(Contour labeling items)
##############################
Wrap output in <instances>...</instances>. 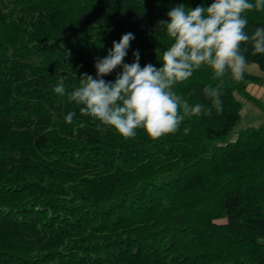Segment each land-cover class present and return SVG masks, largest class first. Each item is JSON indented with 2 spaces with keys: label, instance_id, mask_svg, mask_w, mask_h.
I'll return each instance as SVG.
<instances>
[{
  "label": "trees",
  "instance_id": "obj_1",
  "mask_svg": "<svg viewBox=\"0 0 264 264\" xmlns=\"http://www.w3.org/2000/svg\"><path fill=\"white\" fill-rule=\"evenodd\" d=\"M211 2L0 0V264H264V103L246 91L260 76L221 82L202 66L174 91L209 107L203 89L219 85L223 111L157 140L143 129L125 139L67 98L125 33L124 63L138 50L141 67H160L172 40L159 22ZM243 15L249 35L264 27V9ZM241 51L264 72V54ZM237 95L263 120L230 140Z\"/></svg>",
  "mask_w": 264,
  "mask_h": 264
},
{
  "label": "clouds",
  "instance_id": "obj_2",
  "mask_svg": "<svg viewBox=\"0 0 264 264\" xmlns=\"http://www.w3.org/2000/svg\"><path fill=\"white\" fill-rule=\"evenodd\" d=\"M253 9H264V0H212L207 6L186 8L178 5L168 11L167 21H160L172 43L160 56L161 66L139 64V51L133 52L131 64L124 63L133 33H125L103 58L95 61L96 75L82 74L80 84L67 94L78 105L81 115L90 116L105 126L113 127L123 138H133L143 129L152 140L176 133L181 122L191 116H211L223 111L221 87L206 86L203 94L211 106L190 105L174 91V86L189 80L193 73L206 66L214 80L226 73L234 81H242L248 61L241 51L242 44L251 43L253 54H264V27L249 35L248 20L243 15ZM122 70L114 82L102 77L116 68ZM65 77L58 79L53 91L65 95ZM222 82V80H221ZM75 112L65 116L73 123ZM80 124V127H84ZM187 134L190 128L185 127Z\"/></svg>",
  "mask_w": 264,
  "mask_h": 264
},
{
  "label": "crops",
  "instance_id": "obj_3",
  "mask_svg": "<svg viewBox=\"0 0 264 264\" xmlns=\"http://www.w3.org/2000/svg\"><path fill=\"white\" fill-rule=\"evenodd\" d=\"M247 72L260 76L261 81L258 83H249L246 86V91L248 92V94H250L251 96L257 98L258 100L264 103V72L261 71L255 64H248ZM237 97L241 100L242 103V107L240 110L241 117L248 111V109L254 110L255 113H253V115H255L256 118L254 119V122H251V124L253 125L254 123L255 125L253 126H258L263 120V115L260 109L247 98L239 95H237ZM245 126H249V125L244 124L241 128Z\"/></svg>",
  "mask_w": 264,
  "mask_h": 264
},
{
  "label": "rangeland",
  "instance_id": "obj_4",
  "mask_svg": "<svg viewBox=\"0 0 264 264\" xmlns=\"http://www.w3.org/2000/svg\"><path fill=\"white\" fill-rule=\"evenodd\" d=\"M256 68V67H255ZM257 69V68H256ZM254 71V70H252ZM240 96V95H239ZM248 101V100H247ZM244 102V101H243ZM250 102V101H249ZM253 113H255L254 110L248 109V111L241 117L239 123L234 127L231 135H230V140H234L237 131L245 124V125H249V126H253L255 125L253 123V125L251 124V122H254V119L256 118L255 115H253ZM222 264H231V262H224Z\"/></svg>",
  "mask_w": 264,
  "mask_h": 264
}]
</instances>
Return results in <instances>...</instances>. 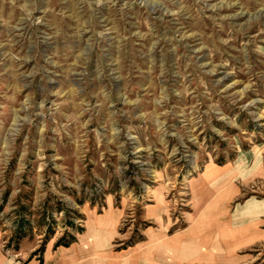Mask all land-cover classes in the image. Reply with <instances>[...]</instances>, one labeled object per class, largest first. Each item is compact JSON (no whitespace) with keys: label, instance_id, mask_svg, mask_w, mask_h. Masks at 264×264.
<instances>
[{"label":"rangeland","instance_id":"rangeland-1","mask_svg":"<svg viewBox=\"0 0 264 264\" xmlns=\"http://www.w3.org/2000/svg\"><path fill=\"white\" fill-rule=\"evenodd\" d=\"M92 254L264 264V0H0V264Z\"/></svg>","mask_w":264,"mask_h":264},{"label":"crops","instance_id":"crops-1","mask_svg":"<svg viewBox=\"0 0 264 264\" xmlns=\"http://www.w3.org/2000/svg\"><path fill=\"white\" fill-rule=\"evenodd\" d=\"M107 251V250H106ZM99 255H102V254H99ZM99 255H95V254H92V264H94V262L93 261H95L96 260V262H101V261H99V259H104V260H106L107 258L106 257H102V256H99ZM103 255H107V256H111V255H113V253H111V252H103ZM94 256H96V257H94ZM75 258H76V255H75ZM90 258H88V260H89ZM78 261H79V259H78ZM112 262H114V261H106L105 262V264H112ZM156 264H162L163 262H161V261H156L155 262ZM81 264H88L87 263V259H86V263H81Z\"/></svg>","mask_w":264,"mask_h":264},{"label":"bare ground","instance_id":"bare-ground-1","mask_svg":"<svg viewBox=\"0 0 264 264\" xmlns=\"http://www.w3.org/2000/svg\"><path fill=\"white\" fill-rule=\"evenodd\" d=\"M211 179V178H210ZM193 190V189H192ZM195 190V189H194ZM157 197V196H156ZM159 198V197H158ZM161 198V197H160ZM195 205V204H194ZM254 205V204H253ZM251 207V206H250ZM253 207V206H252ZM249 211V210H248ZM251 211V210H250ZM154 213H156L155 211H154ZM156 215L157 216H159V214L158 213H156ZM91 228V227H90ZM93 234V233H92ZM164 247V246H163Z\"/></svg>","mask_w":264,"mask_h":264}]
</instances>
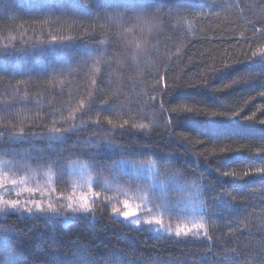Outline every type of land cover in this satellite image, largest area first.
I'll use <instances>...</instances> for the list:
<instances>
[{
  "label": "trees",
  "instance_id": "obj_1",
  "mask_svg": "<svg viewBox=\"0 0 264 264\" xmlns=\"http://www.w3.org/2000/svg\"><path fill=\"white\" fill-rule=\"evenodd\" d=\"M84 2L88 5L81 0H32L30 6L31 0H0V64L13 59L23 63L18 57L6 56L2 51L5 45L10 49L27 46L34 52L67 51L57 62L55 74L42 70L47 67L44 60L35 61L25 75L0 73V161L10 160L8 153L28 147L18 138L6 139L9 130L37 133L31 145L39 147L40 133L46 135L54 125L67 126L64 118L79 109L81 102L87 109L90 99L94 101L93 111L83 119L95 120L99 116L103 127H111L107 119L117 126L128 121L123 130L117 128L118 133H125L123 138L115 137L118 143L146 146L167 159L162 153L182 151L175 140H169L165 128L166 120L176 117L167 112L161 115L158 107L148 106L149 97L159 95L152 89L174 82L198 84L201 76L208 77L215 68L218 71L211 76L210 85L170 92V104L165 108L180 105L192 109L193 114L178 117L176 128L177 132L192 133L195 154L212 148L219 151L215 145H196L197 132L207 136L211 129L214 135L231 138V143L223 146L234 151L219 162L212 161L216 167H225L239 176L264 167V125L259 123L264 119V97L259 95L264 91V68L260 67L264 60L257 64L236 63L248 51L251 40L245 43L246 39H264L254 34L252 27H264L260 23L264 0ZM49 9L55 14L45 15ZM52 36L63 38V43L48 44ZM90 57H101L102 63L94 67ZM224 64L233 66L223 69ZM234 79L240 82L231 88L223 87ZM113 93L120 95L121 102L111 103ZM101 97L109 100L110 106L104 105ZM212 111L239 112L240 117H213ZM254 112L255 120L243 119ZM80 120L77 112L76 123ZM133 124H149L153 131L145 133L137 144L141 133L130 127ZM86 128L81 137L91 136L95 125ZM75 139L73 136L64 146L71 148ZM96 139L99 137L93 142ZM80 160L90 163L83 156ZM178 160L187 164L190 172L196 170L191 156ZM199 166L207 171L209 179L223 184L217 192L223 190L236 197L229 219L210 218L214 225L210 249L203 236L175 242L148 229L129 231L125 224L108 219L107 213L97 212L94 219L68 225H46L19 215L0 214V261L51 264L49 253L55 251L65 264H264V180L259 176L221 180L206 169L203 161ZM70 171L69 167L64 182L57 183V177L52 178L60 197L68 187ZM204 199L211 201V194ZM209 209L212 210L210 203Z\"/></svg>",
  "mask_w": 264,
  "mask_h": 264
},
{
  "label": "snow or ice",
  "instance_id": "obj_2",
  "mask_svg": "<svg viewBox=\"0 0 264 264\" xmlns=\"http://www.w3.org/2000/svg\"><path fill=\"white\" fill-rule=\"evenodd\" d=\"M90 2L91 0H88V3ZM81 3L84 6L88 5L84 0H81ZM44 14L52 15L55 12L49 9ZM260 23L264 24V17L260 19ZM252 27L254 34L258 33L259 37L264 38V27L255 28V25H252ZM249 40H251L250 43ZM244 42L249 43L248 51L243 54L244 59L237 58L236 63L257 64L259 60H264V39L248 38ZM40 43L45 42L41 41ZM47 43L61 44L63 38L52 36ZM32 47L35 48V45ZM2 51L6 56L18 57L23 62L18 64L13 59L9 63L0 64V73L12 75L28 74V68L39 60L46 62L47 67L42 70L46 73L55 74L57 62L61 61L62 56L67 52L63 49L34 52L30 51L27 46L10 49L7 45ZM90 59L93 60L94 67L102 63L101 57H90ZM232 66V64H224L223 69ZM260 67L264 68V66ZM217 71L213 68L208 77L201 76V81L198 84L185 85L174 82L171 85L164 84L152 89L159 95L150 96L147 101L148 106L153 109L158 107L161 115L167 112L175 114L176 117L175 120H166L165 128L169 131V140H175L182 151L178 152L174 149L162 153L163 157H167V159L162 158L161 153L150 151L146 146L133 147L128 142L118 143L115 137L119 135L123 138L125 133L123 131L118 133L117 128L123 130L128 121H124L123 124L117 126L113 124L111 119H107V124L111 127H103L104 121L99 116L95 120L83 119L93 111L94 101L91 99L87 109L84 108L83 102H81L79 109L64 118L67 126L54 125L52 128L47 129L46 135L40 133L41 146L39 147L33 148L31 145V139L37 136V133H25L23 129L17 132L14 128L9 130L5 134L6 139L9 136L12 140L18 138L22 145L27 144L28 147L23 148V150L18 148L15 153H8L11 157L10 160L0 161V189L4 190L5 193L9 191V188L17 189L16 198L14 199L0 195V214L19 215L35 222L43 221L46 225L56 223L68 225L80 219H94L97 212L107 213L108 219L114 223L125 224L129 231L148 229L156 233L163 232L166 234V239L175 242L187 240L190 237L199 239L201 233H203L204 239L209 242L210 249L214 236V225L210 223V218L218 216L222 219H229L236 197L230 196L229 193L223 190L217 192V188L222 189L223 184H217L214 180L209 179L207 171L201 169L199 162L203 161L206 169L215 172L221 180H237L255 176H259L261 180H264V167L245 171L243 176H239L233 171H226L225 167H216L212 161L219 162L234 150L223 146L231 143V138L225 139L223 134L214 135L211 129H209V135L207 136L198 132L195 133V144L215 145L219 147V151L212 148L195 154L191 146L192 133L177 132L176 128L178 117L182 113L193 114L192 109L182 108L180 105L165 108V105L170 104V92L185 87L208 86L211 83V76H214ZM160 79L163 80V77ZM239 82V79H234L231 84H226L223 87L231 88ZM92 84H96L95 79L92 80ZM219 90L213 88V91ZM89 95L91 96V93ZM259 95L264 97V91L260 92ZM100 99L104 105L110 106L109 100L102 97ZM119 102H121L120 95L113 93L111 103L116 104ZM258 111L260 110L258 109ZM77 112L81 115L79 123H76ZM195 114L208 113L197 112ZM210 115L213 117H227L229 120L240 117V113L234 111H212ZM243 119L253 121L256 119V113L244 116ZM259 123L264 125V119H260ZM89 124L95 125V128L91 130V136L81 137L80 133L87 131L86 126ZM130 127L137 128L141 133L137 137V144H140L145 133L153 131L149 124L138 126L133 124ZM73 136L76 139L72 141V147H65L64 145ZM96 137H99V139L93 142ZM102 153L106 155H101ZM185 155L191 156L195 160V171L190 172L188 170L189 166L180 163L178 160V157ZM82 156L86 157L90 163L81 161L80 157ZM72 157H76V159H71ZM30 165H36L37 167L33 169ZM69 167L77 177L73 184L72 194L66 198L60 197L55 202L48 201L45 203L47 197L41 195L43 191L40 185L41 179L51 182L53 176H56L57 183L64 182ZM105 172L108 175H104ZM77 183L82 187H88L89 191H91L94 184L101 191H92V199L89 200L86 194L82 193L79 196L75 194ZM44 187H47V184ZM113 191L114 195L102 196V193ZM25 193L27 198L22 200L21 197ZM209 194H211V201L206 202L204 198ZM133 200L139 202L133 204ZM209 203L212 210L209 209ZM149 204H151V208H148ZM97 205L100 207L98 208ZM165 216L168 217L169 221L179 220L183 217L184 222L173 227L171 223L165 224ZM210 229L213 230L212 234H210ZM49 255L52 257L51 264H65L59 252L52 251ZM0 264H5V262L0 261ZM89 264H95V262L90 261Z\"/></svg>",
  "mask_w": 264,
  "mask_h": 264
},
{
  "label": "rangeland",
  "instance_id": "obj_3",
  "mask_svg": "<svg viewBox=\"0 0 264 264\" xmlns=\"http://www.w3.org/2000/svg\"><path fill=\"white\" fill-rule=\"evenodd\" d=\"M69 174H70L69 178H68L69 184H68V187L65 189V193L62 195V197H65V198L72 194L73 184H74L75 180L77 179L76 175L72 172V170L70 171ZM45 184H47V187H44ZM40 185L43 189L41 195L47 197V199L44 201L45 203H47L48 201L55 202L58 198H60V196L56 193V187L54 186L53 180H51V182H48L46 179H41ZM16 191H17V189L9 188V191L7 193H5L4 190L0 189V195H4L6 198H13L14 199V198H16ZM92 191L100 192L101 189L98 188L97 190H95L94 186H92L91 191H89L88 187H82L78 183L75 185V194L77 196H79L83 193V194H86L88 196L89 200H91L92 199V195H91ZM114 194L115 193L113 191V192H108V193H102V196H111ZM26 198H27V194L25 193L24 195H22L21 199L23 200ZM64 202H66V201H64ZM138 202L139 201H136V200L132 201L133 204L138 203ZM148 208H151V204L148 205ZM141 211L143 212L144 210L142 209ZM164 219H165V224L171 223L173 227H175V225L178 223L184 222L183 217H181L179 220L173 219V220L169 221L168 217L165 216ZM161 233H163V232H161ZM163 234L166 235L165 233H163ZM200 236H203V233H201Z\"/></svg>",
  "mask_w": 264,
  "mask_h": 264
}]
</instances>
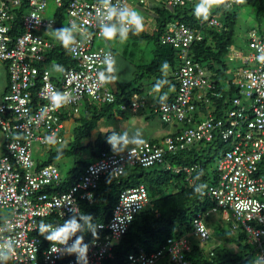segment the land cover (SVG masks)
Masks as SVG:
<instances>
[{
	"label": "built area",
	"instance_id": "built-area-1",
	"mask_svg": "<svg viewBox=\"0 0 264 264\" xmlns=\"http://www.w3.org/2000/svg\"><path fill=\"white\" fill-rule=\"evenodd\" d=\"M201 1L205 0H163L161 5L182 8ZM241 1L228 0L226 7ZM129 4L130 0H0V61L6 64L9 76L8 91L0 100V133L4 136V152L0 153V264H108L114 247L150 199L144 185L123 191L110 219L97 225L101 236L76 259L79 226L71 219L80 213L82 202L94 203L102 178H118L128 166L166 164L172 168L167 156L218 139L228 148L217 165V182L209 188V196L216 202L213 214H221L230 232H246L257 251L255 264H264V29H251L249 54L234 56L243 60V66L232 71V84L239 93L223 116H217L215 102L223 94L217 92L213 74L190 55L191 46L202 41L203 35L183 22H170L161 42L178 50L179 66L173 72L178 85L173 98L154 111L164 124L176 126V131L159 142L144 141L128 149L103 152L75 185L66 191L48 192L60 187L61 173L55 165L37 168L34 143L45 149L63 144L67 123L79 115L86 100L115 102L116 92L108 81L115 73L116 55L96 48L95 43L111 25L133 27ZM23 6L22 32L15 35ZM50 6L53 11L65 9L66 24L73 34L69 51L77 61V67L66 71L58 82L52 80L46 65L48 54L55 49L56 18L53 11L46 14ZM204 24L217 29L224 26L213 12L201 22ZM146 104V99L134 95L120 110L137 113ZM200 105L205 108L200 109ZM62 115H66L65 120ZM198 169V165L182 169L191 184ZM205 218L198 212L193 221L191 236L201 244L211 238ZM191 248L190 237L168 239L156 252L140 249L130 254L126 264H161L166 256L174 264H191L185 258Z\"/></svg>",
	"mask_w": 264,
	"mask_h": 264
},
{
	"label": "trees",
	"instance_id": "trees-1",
##############################
Set task: Count the lines in the records above that contain the string "built", with case counting. Reply with the number only.

Expected answer: 2